[Stored data]
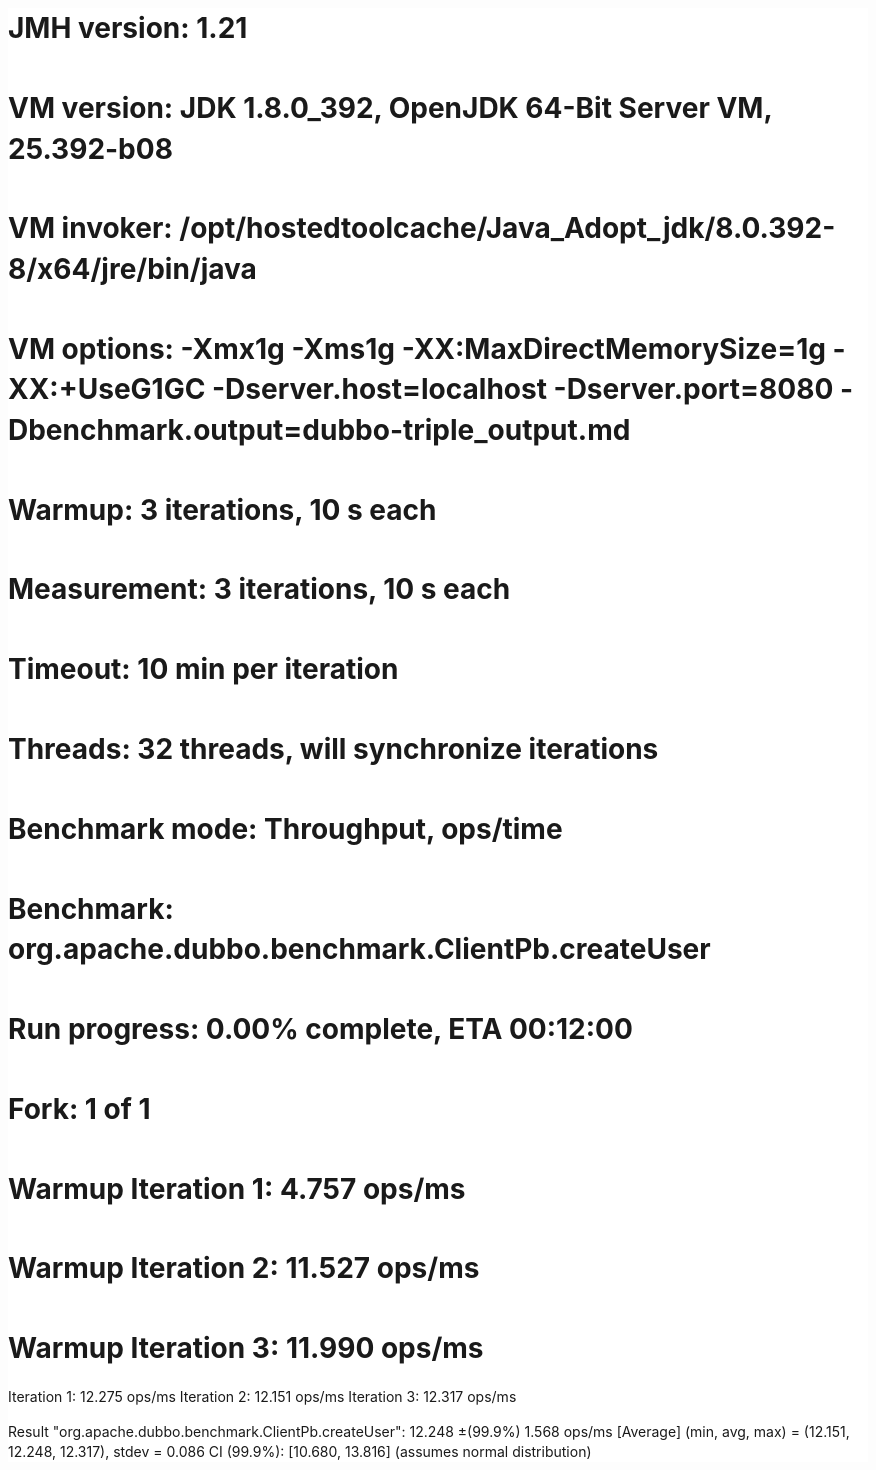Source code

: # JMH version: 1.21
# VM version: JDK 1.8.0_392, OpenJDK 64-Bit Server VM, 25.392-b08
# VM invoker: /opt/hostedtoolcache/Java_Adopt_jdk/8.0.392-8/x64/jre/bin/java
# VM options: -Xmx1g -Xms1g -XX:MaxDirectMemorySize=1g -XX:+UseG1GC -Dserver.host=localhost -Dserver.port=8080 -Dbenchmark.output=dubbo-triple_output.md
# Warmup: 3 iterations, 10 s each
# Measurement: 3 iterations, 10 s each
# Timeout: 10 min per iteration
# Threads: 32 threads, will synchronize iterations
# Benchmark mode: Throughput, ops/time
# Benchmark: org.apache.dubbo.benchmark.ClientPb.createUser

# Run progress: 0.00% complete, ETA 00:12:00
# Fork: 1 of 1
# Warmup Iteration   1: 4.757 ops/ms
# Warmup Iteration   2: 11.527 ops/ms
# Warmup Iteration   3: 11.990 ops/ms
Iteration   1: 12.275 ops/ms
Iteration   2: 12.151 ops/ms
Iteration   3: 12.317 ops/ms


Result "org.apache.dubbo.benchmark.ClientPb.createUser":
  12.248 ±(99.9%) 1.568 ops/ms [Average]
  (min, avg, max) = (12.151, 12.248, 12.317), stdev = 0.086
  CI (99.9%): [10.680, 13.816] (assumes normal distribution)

**WHAT THE TASK ASKS**
Extract the lines above word for word, leaving the picture out of your answer.

**WRITTEN ANSWER**
Source code

: # JMH version: 1.21
# VM version: JDK 1.8.0_392, OpenJDK 64-Bit Server VM, 25.392-b08
# VM invoker: /opt/hostedtoolcache/Java_Adopt_jdk/8.0.392-8/x64/jre/bin/java
# VM options: -Xmx1g -Xms1g -XX:MaxDirectMemorySize=1g -XX:+UseG1GC -Dserver.host=localhost -Dserver.port=8080 -Dbenchmark.output=dubbo-triple_output.md
# Warmup: 3 iterations, 10 s each
# Measurement: 3 iterations, 10 s each
# Timeout: 10 min per iteration
# Threads: 32 threads, will synchronize iterations
# Benchmark mode: Throughput, ops/time
# Benchmark: org.apache.dubbo.benchmark.ClientPb.createUser

# Run progress: 0.00% complete, ETA 00:12:00
# Fork: 1 of 1
# Warmup Iteration   1: 4.757 ops/ms
# Warmup Iteration   2: 11.527 ops/ms
# Warmup Iteration   3: 11.990 ops/ms
Iteration   1: 12.275 ops/ms
Iteration   2: 12.151 ops/ms
Iteration   3: 12.317 ops/ms


Result "org.apache.dubbo.benchmark.ClientPb.createUser":
  12.248 ±(99.9%) 1.568 ops/ms [Average]
  (min, avg, max) = (12.151, 12.248, 12.317), stdev = 0.086
  CI (99.9%): [10.680, 13.816] (assumes normal distribution)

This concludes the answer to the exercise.